In order to make the actual backup to Google Cloud Storage we utilize gsutil, which is a tool developed by Google to communicate with your cloud storage. A nice tool with lots of subcommands, where gsutil rsync is the hero we’re looking for. rsync (in the *nix world) and robocopy (on Windows) are programs written to make an exact copy of one folder between to somewhere else, both supports incremental updates. Thus,  gsutil rsync is a tool to do the same thing, but with support for cloud storage solutions like Google Cloud Storage and Amazon S3. The actual command we use to sync our NAS with Google Cloud Storage looks like this:

The options we use are the following:

  • -m Process files with multiple threads instead a single one.
  • -o GSUtil:parallel_composite_upload_threshold=100M Process files over 100MB with multiple threads.
  • rsync Well, we want to use rsync, so this shouldn’t come as a surprise.
  • -P Copy POSIX file ACLs (such as who owns each file etc.).
  • -d Delete files in the bucket if they aren’t available on our NAS.
  • -r Recur through subdirectories.
  • /nasdevice/backup Where to copy from.
  • gs://my-cool-bucket-storage/backup Where to copy to.
  • 2>&1 Redirect standard error to standard out, so we get everything into the same logfile.
  • | tee -a /var/log/cron.log Pipe standard out to tee, which is a program that both prints output in the console and saves it in /var/log/cron.log at the same time.

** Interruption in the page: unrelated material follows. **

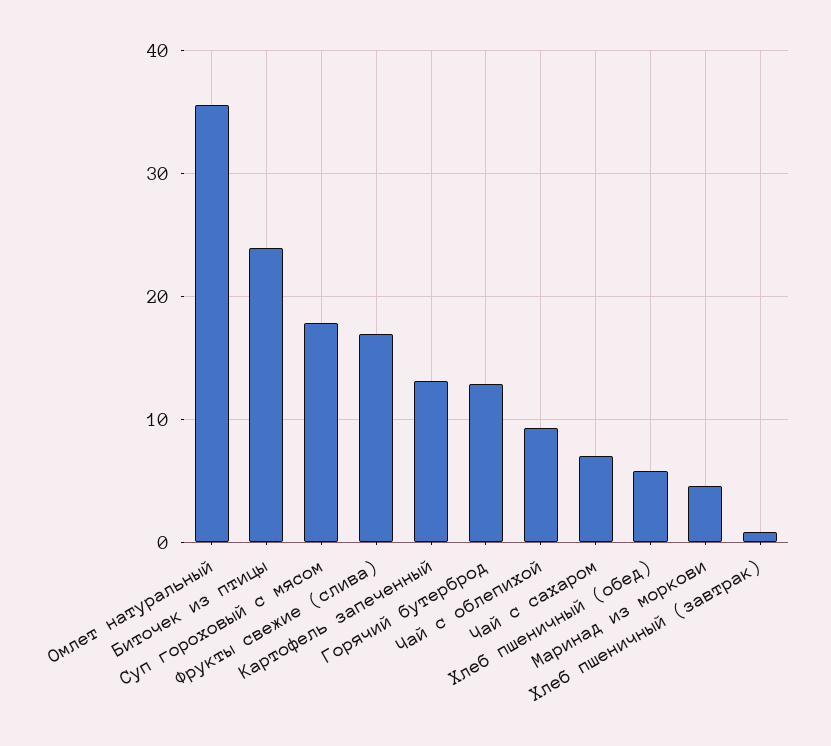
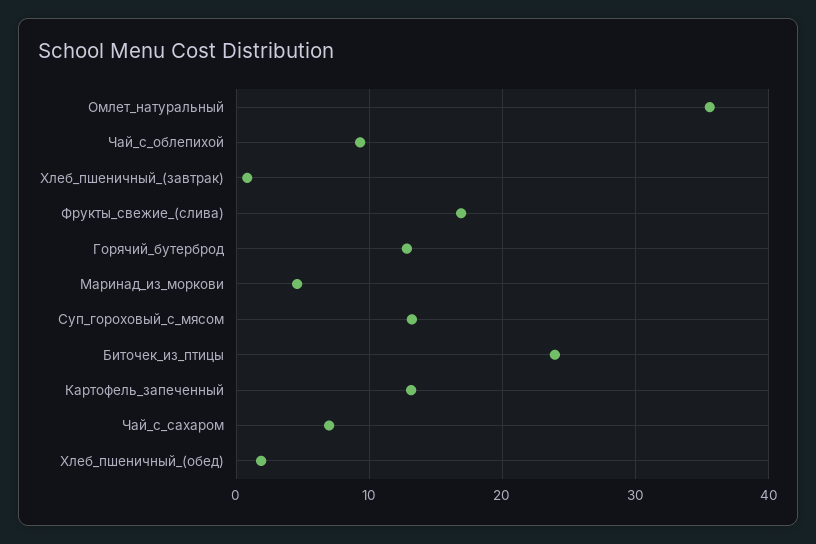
Суп гороховый с мясом: 18 -> 13
Хлеб пшеничный (обед): 6 -> 2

As hinted by /var/log/cron.log, we run this command as a cron job, which simply means that it is executed every night at a specific time. One thing that might catch your attention is that we let gsutil rsync delete files. This might seem like double-edged sword, because if you need to restore data from your backup because of a hard drive failure, you probably want it to look exactly like it did the previous day. On the other hand, you might want to access you backup because you effed something up and then maybe don’t want the latest data, but rather the data from a few days or weeks ago.

As it turns out, there’s a way the both eat the cookie and save it for later, because you can enable versioning on your bucket. Simply run  gsutil versioning set on gs://my-cool-bucket-storage and files will never truly be deleted, instead each write or delete on a specific file will be registered as a separate file and is retrievable at any time. You’ll pay for the extra storage this consumes of course, but that is probably a small price to pay if it saves you hours or days of work. If the costs for deleted objects become an issue, you can always change object lifecycle settings. In case you’re wondering, we use a container to run this service.


And there you have it, our backup solution for our hosted services. So let’s look at what we do if things go wrong:

  • A disk fails in our NAS: We run RAID 10, so simply replace it
  • Multiple disks fail in our NAS/NAS fails: Replace the disks or NAS, sync latest state from Google Cloud Storage. Data which isn’t placed in the “backup” folder might be lost.
  • Internal server fails: Replace broken parts or the entire server, re-install CoreOS  with cloud-config.yaml settings, restore and reboot containers (since we’re using Dockerfiles, we can also host containers in the cloud should we choose to).
  • gsutil fails to upload data: This is a known flaw in our setup, because we don’t trigger an alarm if this tool fails. This has happened, but we’ve fixed the errors that made it fail. Should it happen again we’ll probably put some effort into making it better, but for now, I look at the log file every now and then to see if has copied files successfully.

And for feature or security updates:

  • Container services: Rebuild images from Dockerfiles, mount old data from NAS if compatible, otherwise migrate to new format.
  • CoreOS/NAS/Workstations: Receives regular updates from Microsoft/CoreOS/NAS vendor.

We feel quite confident with our setup, so hosting internal services (which supports unlimited users and we can integrate with each other any way we’d like) is not a big deal. We still use GSuite for email and document storage and a traditional web hosting service for this webpage, though, as those services should be available to external users.